О'Браена мороз пробрал по коже, когда он представил себе эту картину, а МакКалман про себя подумал, что лучше еще раз получить пулю от талибов, чем каждый день видеть такое.
– Почему же вы не обратились с этим к Саманте, Дэн? – спросил О'Браен.
– Чтобы не вызывать кривотолков, Чарльз, – тихо тветил Махер. – Ведь если в лаборатории узнают, что я на антидепрессантах, то все мои поручения будут восприниматься с сомнением или даже оспариваться. А так как у меня полный доступ к аптеке, я сам себе выписал лекарство, и принимаю его в щадящем режиме. Поэтому я до сих пор в норме, а не в петле, или с ножом в руках, как вы выразились. И видит бог, Чарльз, я не подозревал, что проблема настолько массовая.
– А это не может быть побочным эффектом наших опытов? – спросил МакКалман.
– Ну что за бред вы несете, мистер МакКалман? – в привычной ему, снобистской манере, скривился Махер. – Мы не ставим здесь никаких опытов над людьми, над приматами, и даже над кроликами. Мы создаем лекарства, работая только с клетками лабораторных мышей. Какие тут могут быть побочные эффекты для людей, а особенно таких отдаленных от лабораторного процесса, как вы? – закончил он, заметно вспылив.
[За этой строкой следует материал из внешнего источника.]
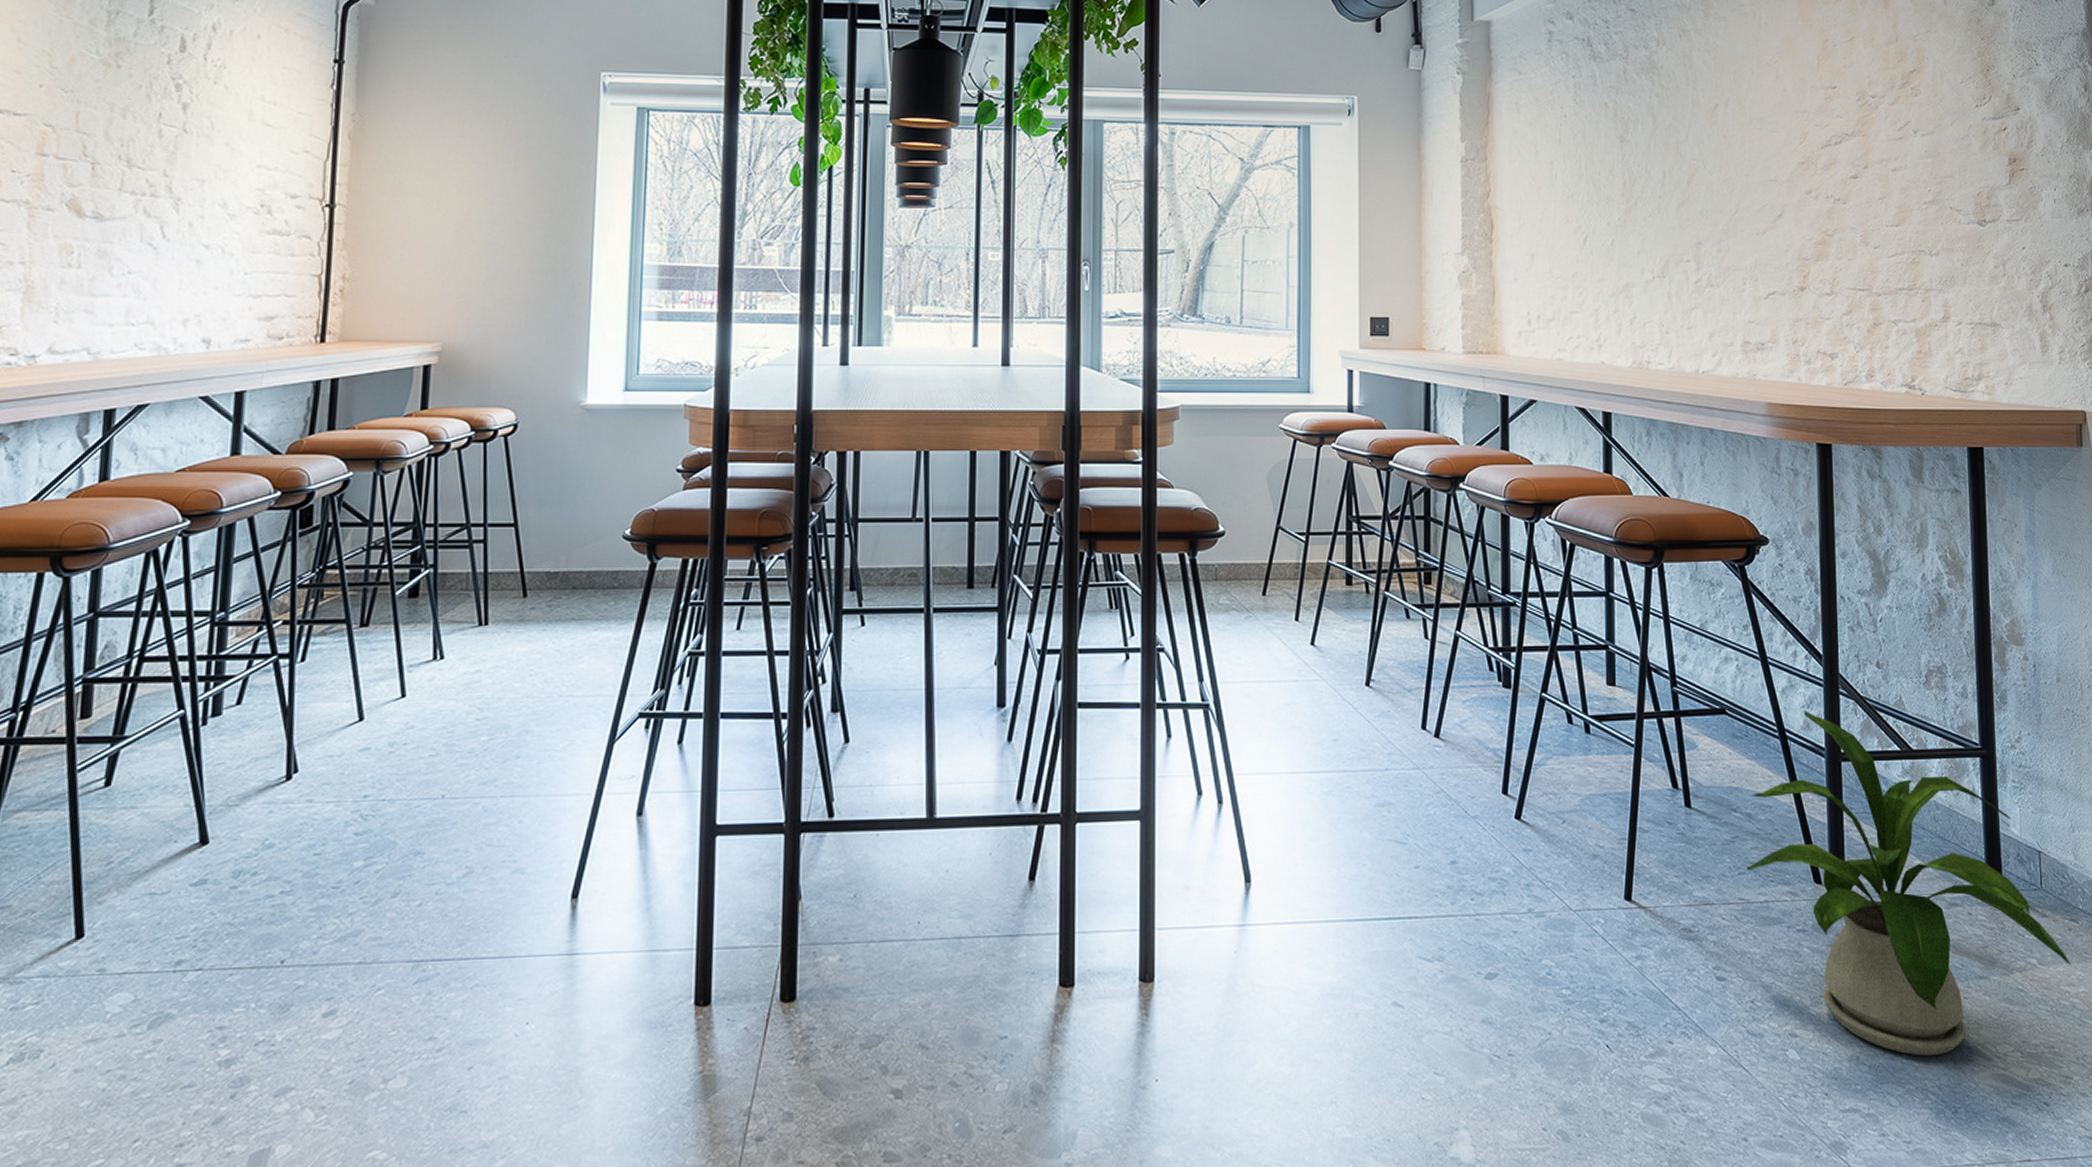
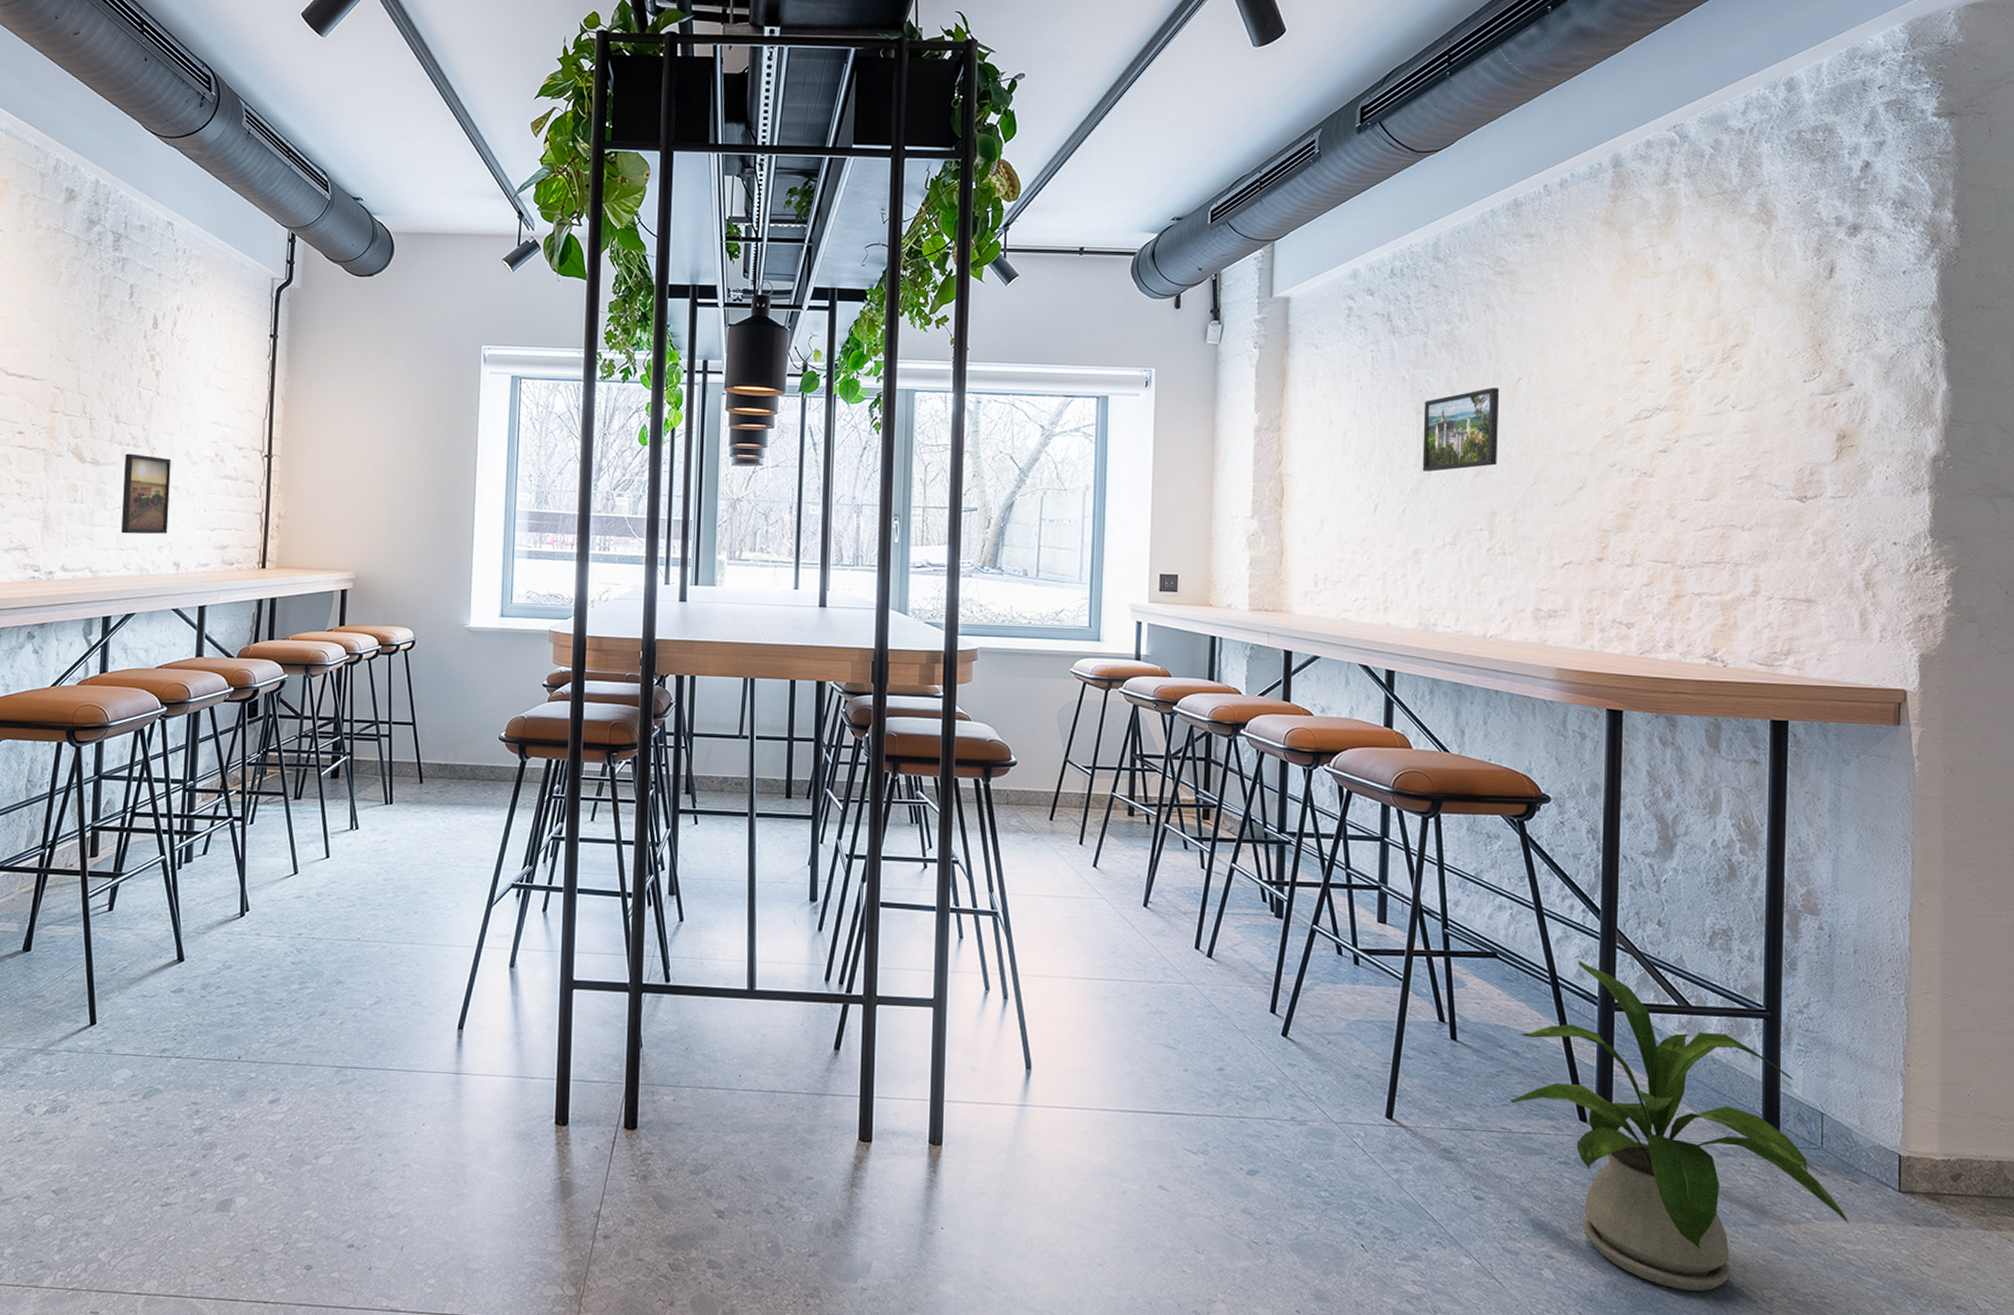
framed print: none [132,205,202,305] -> present [121,453,171,535]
– Профессор, это был всего лишь вопрос, и не нужно на него так реагировать, – быстро вмешался О'Браен, увидев как у МакКалмана сжались челюсти, от слов Махера. – Я же сказал вам обоим, что никаких конкретных причин общей нервозности ни я, ни доктор Дэниелз не нашли. И этот разговор с вами я затеял не для того, чтобы кого-то в чем-то обвинять, а для того чтобы найти какое-то решение этой проблемы.
– У вас есть какое-то конкретное предложение, – спросил МакКалман, сверля ледяным взглядом профиль Махера.
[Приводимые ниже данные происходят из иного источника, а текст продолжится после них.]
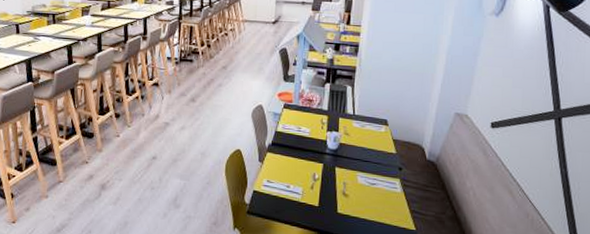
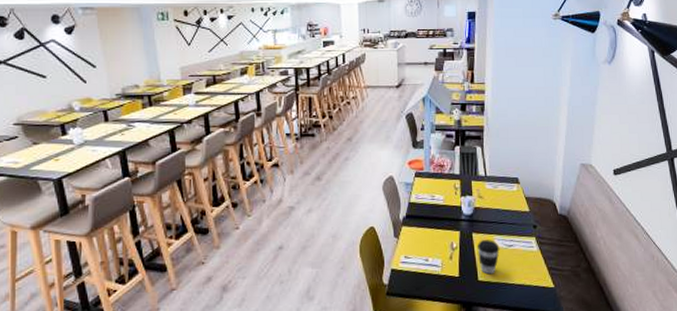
coffee cup: none [339,175,362,209] -> present [477,240,500,275]

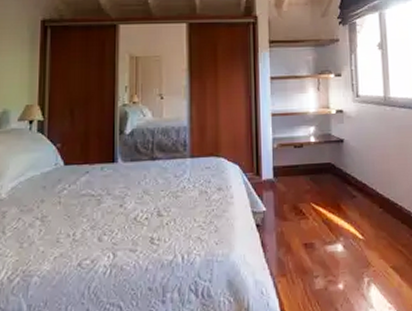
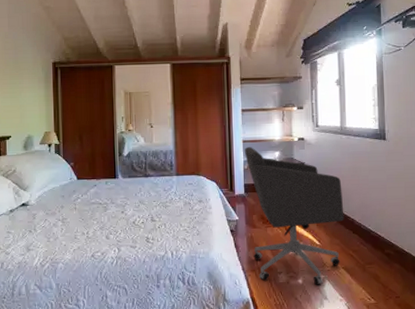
office chair: none [273,121,391,292] -> present [244,147,344,286]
– Да, есть, – ответил Чарльз, удовлетворенный тем, что удалось быстро погасить разгоравшийся конфликт. – Я думаю, что первопричина общей нервозности – это усталость, которая следом за собой подтянула склонность людей к затворничеству. А это, в свою очередь, стало проявляться у большинства, как социофобия. Как известно, большинство убийств и самоубийств, дело рук социофобов. Поэтому, я предлагаю организовать целый день отдыха, который весь персонал проведет на природе. Через два дня – Четвертое Июля, наш День Независимости, – О'Браен ткнул пальцем в календарь, у себя за спиной. – Организуем пикник с барбекю, пивом и танцами. Все отдохнут и пообщаются друг с другом. Я очень надеюсь, что если это и не решит всех проблем, то хотя бы снизит градус накала и нормализует обстановку.
– Как вы себе это представляете? – удивленно спросил профессор Махер.
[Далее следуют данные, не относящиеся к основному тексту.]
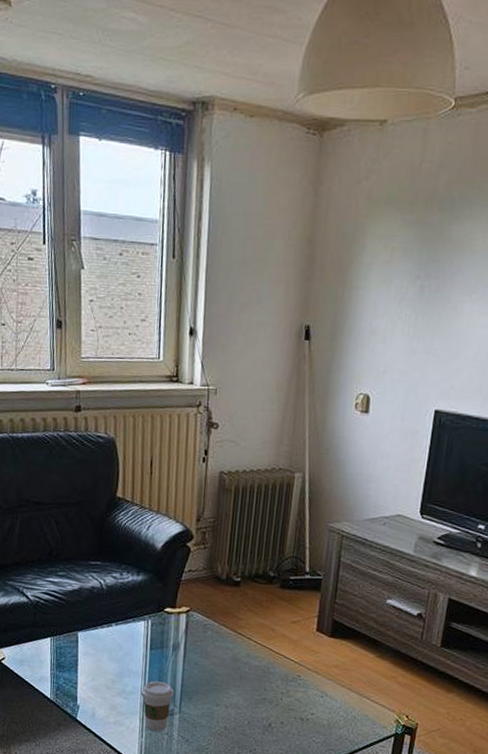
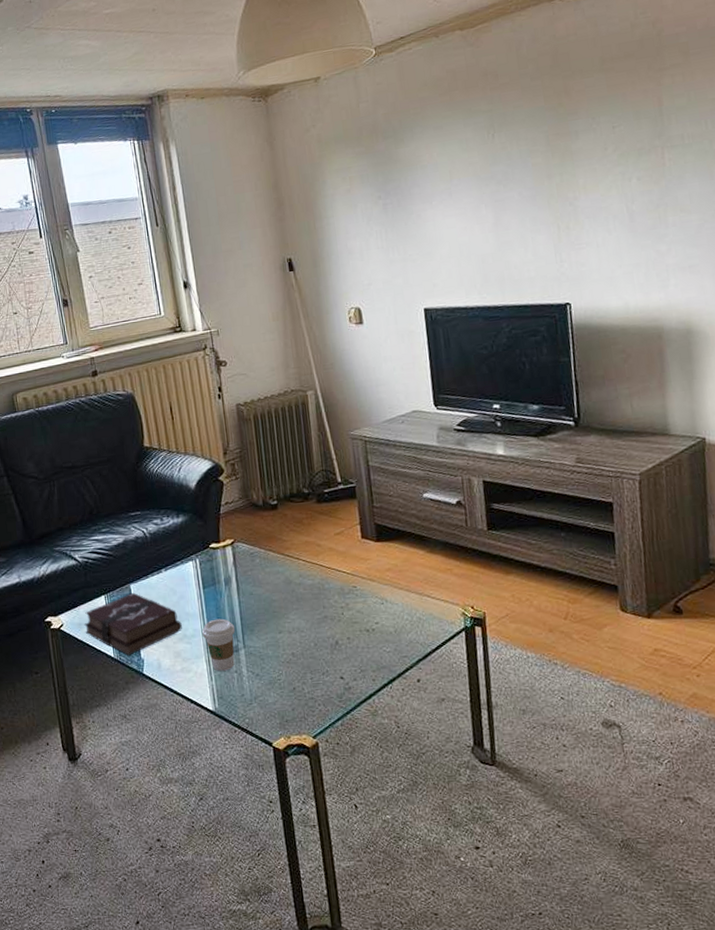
hardback book: none [25,640,123,700] -> present [84,592,182,656]

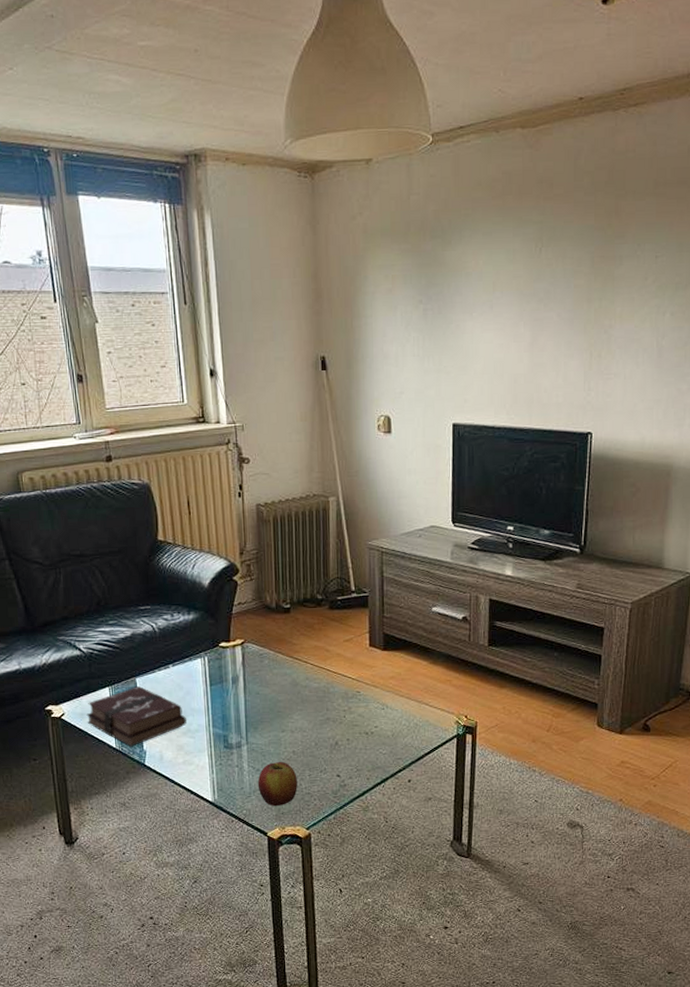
coffee cup: present [202,618,236,671] -> none [207,715,240,765]
apple: none [258,664,300,714] -> present [257,761,298,807]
– Да очень просто. Переведем все технические процессы в лаборатории на автоматику, а ручные процессы просто остановим на одни сутки. Весь лабораторный этаж законсервируем, и поставим на автоматическую охрану. А внешний периметр и так охраняют наши местные друзья, – сказал Чарльз. – Барри наверняка сможет договориться с ними предоставить нам какую-нибудь живописную полянку поблизости, и чтобы нам привезли свежего мяса и пива. Сможешь? – спросил у МакКалмана.
– Думаю, что смогу найти обоснование, – ответил МакКалман. – Только пиво будет местное.
– Пусть будет местное, главное самое лучше, и побольше, – сказал Чарльз, оживившись. – Согласитесь, мужчины, что это хорошая идея, и она нам по силам.
– По силам, – ответил МакКалман.
– Думаю, что да, сможем, – после краткого раздумья ответил Махер.
– Отлично! Тогда даю вам три часа, чтобы составить план действий, как нам на день остановить все работы и организовать праздник, – сказал О'Браен, – Как только мы его утвердим, я сделаю общее объявление. Уверен, что все с радостью примут эту новость. А согласование с центром я беру на себя.